AAC Publications - http://publications.americanalpineclub.org

Asia, Nepal, Khumbu Himal, Everest, the Death of Babu Chiri

Everest, the death ofBabu Chiri. Babu Chiri, the incredibly strong and fast mountaineer who was also the most famous Sherpa of recent times, died on April 29 at the age of 35. His most spectacular feats on Everest include staying overnight on the summit without any bottled oxygen for 21 hours in May 1999, and then, after returning to base camp, making another complete ascent later in the same month. The following year he achieved the fastest ever ascent made from base camp to summit on the Nepalese side, when he climbed to the top in just 16 hours and 56 minutes. In May 1995 he became the first person ever to make two ascents of the mountain in the same month. He made 10 ascents of Everest, and if he had been successful in the spring, his total of 11 would have been equalled by only one person, Appa Sherpa.

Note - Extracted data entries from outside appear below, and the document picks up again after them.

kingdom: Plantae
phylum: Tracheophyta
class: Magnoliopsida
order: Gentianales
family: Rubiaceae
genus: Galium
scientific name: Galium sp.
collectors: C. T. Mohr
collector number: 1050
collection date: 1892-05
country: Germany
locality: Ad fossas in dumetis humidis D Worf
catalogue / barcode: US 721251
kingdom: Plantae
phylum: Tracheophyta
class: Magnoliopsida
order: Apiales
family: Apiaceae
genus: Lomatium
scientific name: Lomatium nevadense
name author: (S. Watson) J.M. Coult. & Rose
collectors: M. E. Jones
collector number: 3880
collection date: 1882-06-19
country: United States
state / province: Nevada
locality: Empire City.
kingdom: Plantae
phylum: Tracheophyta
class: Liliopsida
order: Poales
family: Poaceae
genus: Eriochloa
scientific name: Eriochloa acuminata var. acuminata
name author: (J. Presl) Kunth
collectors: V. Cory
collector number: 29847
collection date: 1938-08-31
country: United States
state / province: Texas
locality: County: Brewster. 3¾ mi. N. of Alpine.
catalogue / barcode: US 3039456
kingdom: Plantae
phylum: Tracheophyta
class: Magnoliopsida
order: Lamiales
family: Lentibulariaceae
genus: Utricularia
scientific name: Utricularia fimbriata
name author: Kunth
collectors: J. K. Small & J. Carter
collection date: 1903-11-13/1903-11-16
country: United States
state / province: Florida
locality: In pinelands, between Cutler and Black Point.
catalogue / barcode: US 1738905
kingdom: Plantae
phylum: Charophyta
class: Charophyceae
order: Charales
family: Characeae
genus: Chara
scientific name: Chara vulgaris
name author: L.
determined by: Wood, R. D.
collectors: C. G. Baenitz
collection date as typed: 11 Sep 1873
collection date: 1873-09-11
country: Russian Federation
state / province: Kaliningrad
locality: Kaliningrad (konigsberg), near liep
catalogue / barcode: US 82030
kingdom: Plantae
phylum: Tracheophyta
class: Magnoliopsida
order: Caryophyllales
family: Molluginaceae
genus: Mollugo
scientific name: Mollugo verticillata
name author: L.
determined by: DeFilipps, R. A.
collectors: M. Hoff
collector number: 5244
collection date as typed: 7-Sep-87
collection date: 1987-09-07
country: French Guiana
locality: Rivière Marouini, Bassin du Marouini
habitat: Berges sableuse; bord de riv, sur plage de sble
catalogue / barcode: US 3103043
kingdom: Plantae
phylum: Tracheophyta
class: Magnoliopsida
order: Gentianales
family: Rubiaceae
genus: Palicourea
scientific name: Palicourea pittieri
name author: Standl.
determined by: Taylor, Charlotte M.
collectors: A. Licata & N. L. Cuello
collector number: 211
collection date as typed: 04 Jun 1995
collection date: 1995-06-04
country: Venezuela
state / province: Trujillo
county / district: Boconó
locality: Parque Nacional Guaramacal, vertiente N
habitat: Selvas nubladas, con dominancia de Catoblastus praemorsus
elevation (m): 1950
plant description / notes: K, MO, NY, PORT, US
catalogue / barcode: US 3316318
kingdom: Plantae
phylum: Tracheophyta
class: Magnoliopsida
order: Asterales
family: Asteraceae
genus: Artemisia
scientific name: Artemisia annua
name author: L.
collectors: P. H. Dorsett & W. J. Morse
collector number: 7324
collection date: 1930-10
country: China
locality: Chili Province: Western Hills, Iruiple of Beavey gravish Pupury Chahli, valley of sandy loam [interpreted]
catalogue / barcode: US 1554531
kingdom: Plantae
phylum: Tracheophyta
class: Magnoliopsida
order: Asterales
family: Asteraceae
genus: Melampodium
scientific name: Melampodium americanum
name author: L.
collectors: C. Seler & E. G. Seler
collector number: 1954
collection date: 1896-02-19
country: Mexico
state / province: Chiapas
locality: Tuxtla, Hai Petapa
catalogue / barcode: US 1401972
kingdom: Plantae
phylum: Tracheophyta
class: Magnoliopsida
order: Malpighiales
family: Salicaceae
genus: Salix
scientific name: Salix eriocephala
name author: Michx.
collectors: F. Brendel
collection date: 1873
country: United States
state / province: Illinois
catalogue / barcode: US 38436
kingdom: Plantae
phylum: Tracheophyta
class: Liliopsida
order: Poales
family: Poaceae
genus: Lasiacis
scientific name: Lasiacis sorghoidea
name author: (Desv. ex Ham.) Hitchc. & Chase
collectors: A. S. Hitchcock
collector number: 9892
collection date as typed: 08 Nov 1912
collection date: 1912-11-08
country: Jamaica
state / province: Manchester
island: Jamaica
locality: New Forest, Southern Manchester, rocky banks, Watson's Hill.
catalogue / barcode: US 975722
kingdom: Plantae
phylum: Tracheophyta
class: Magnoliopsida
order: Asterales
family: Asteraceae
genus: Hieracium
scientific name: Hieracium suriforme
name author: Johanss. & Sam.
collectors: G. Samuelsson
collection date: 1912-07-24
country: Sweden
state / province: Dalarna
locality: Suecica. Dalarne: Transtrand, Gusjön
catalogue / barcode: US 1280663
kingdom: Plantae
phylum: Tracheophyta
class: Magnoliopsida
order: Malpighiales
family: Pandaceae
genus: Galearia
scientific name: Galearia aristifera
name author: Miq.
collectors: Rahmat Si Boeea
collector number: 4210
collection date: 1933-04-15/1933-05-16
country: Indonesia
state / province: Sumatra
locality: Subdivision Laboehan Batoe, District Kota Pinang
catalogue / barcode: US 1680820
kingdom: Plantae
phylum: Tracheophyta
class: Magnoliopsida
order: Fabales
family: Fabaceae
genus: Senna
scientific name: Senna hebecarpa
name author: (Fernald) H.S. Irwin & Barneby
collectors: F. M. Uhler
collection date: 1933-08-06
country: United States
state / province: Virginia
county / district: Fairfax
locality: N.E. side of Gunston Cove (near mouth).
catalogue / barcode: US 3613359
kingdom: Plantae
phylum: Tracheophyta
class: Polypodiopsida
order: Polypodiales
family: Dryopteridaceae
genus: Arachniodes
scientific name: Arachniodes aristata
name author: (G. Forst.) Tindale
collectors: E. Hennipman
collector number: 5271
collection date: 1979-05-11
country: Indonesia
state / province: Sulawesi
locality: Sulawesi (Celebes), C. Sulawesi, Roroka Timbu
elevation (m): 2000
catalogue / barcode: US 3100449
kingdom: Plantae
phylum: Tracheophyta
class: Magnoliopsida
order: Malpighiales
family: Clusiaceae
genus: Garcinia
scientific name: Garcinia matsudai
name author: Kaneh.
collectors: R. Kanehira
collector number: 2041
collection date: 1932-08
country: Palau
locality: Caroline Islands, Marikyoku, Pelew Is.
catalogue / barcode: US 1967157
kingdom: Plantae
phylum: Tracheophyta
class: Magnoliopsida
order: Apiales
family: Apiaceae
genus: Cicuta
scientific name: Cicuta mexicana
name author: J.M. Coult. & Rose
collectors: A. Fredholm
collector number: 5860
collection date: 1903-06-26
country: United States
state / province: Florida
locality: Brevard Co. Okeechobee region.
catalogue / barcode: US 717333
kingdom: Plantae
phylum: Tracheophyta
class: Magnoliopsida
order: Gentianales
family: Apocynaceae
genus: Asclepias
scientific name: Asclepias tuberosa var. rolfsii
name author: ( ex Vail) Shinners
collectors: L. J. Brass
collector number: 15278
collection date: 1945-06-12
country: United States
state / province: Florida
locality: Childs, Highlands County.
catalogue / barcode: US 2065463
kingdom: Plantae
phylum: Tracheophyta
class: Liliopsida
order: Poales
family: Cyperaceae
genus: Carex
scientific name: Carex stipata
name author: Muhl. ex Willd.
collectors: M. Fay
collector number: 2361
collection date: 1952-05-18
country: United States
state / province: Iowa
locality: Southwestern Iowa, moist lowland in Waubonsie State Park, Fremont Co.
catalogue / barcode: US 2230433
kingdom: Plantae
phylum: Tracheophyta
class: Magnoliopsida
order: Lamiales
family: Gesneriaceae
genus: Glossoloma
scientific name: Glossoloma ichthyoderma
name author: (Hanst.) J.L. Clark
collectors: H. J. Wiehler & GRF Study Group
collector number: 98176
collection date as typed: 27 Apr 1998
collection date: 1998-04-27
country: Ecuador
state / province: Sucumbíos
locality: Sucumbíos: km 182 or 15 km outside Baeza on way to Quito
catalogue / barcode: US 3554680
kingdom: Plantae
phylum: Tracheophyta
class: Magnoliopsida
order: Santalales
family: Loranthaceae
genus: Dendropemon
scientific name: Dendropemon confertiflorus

Babu Chiri was a fine person, a “gentleman” as one frequent American Everest summi- teer used to call him. He wanted to build a school for the children of his home village, Taksindu, which has none. His next climbing project was to attempt an incredible traverse of Everest from the Tibetan base camp to the Khumbu base camp, then immediately turn around and reverse the traverse. This was a plan only Babu Chiri would contemplate.

However, this dream died with him when he fell into a crevasse near Camp 2 in the Western Cwm. At around 4 p.m. on April 29 he told others he was going to take some photographs in the vicinity of the camp. When he hadn’t returned by 9 p.m., his brother Dawa went out to search for him. Another expedition leader, Willi Benegas, and his head Sherpa, Pemba Gyalzen, joined the search and around midnight found Babu’s footprints leading to a crevasse. Due to fresh snow, the crevasse was not readily visible and was only apparent because of the obvious hole caused by someone falling in. While two Sherpas belayed him, Benegas descended around 10 meters into the crevasse, found the body and ascertained Babu was dead. At 6 the following morning the effort to recover the body began and it was brought to the surface three hours later. His death was reported in the media around the world and tributes poured in. King Birendra of Nepal sent a message of condolence to the family. In this statement he declared that Babu’s “demise has caused irreparable loss to the nation and to the mountaineering fraternity.” The prime minister and other dignitaries paid their respects at the Sherpa Centre in Kathmandu, where Babu’s body, covered with flowers and Buddhist ceremonial scarves, had been brought.